The slight difference in planned dose between the first and second fractions in FFP, despite using the same planning, could be attributed to adjustments made in dose distribution by medical physicists to improve the plan. In the other group, the expected differences in the mean planned doses were due to changes in applicator and probe positions during brachytherapy interfraction.
While the TLD dose in a rectal probe based on point dose planning may not be a perfect representation of rectum doses [12], the higher measured doses compared with planned doses are alarming, and warrant further investigation of radiation doses and radiation-induced toxicity to OARs in these patients. The observed significant differences between the measured and planned doses can be attributed to the shifting of patients from the brachytherapy couch to a hospital’s stretcher, which resulted in a displacements of applicator positions. Therefore, it is recommended to further investigate the impact of patient’s movement on dose discrepancies.

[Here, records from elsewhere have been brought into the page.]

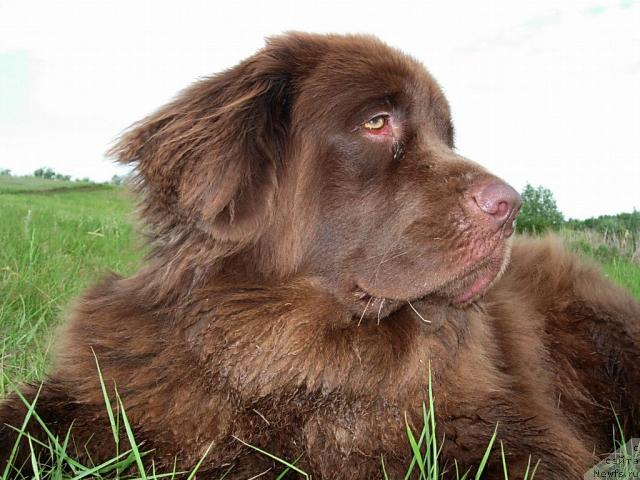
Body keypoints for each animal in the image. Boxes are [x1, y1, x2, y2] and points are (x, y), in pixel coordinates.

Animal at [1, 31, 640, 478]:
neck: (285, 354)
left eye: (446, 136)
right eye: (376, 122)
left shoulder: (498, 435)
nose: (509, 205)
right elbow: (25, 419)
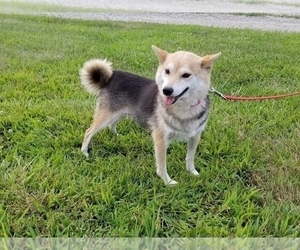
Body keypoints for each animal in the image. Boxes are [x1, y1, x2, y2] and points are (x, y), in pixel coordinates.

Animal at [79, 46, 220, 185]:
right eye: (167, 71)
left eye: (186, 75)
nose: (166, 90)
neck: (184, 108)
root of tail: (112, 75)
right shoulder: (160, 139)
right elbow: (162, 166)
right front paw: (167, 182)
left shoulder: (195, 135)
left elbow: (190, 157)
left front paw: (192, 172)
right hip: (106, 115)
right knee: (89, 131)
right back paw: (84, 152)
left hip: (121, 112)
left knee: (112, 124)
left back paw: (116, 135)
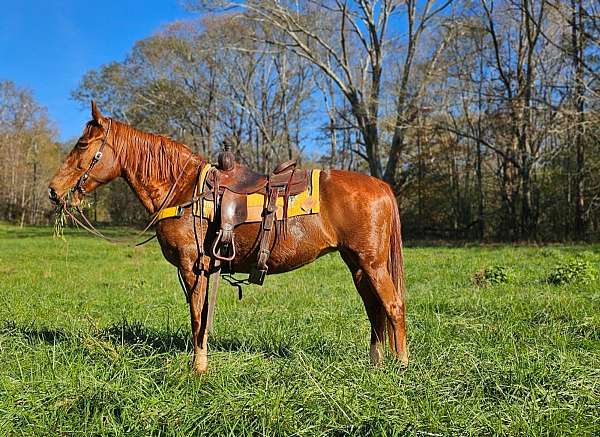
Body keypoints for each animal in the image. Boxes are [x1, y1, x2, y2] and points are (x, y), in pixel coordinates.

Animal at [48, 102, 408, 372]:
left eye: (82, 145)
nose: (53, 190)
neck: (183, 190)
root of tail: (381, 186)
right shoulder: (206, 269)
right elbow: (203, 314)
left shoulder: (191, 267)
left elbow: (197, 316)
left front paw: (198, 367)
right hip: (357, 265)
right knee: (374, 309)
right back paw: (375, 363)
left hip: (373, 264)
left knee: (392, 306)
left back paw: (401, 365)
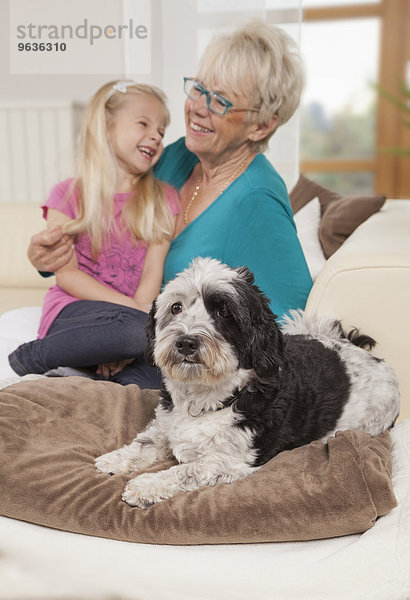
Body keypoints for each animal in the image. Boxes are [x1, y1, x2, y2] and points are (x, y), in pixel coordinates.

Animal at [94, 255, 398, 508]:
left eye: (224, 312)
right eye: (176, 307)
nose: (186, 342)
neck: (206, 399)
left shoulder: (230, 461)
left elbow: (185, 470)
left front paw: (146, 485)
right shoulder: (166, 426)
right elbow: (145, 442)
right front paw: (115, 459)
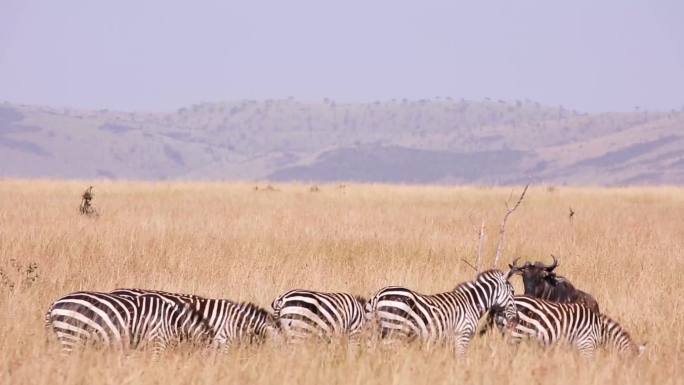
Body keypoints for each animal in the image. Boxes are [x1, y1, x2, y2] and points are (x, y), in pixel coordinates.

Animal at [366, 268, 516, 352]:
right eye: (513, 292)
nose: (515, 318)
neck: (472, 303)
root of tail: (377, 295)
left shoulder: (448, 340)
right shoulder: (463, 335)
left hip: (376, 331)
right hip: (394, 331)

This study have several limitations. First, TLD position was initially verified using radiographic images for planning, but TLDs were not re-verified during treatment, which introduce uncertainty regarding their exact position during dose delivery. Second, positioning uncertainties may arise from factors, such as patient’s movement, applicator’s shift, and anatomical organs’ movement within a fraction or between fractions. While the rectal probe was securely fixed to minimize these uncertainties, positioning accuracy remains a limitation of the study. To mitigate this concern in future studies, real-time imaging or verification during treatment can be utilized to enhance the accuracy of dose measurements. Another limitation of the IVD system in this study was the reading interval of around two weeks, resulting measurements from previous fraction not readily available for immediate dose corrections in subsequent fraction. To address this issue, alternatives, such as integrating real-time dosimetry systems, e.g., MOSFET or diode, could offer continuous dose monitoring. Additionally, modifications to the flow of TLDs reading, including faster reading techniques or utilization of more timely feedback mechanism, e.g., in-house reader, could improve the system’s applicability for read-time dose corrections.
Conclusions
No statistical difference was observed in the mean dose differences for both fractions when comparing FFP and EFP. However, the mean dose difference was higher in the second fraction based on FFP, indicating that relying on the first fraction planning for subsequent fraction dose delivery results in a higher dose to organ at risk (the rectum). Therefore, while it is generally best practice to plan each fraction independently, in cases where patients are shifted from a brachytherapy couch to a stretcher during procedures, separate imaging and planning for each fraction may not be necessary.